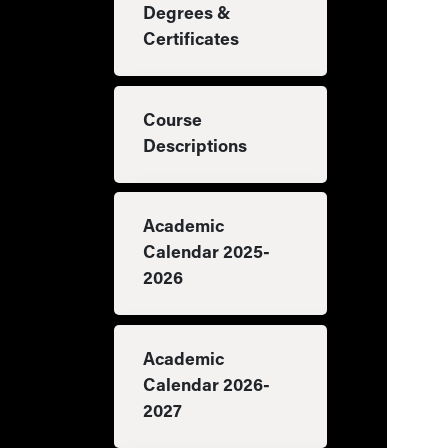
Degrees &
Certificates
Course
Descriptions
Academic
Calendar 2025-
2026
Academic
Calendar 2026-
2027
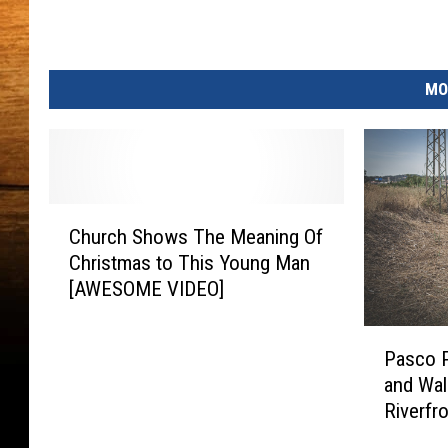
MO
C
Church Shows The Meaning Of
h
Christmas to This Young Man
u
[AWESOME VIDEO]
r
c
P
h
Pasco P
a
S
and Wal
s
h
Riverfr
c
o
o
w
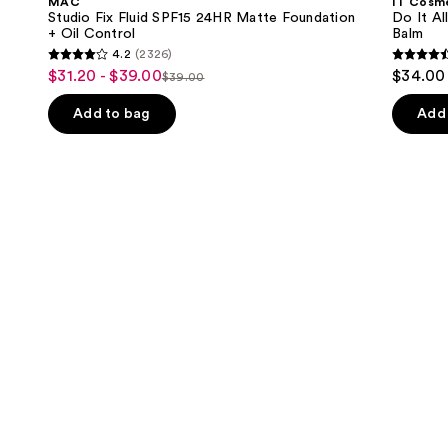
MAC
IT Cosm
SPF15
All
next
Studio Fix Fluid SPF15 24HR Matte Foundation
Do It Al
24HR
Hydrating
+ Oil Control
Balm
buttons
Matte
Sheer
4.2
(2326)
Foundation
Tinted
4.2
4.5
to
$31.20 - $39.00
$34.00
Sale
+
Moisturizer
$39.00
List
out
out
navigate
Oil
Balm
price
Control
price
of
of
the
Add to bag
Add 
$31.20
$39.00
5
5
slides
-
stars
stars
of
$39.00
;
;
the
2326
3716
We
reviews
review
think
you'll
like
Product
Carousel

§ Goal of the exercise
Reproduce the text lines of every item above, word for word and line for line, and omit the pictures.

§ Solution to this exercise
Degrees &
Certificates
Course
Descriptions
Academic
Calendar 2025-
2026
Academic
Calendar 2026-
2027
MO
C
Church Shows The Meaning Of
h
Christmas to This Young Man
u
[AWESOME VIDEO]
r
c
P
h
Pasco P
a
S
and Wal
s
h
Riverfr
c
o
o
w
MAC
IT Cosm
SPF15
All
next
Studio Fix Fluid SPF15 24HR Matte Foundation
Do It Al
24HR
Hydrating
+ Oil Control
Balm
buttons
Matte
Sheer
4.2
(2326)
Foundation
Tinted
4.2
4.5
to
$31.20 - $39.00
$34.00
Sale
+
Moisturizer
$39.00
List
out
out
navigate
Oil
Balm
price
Control
price
of
of
the
Add to bag
Add 
$31.20
$39.00
5
5
slides
-
stars
stars
of
$39.00
;
;
the
2326
3716
We
reviews
review
think
you'll
like
Product
Carousel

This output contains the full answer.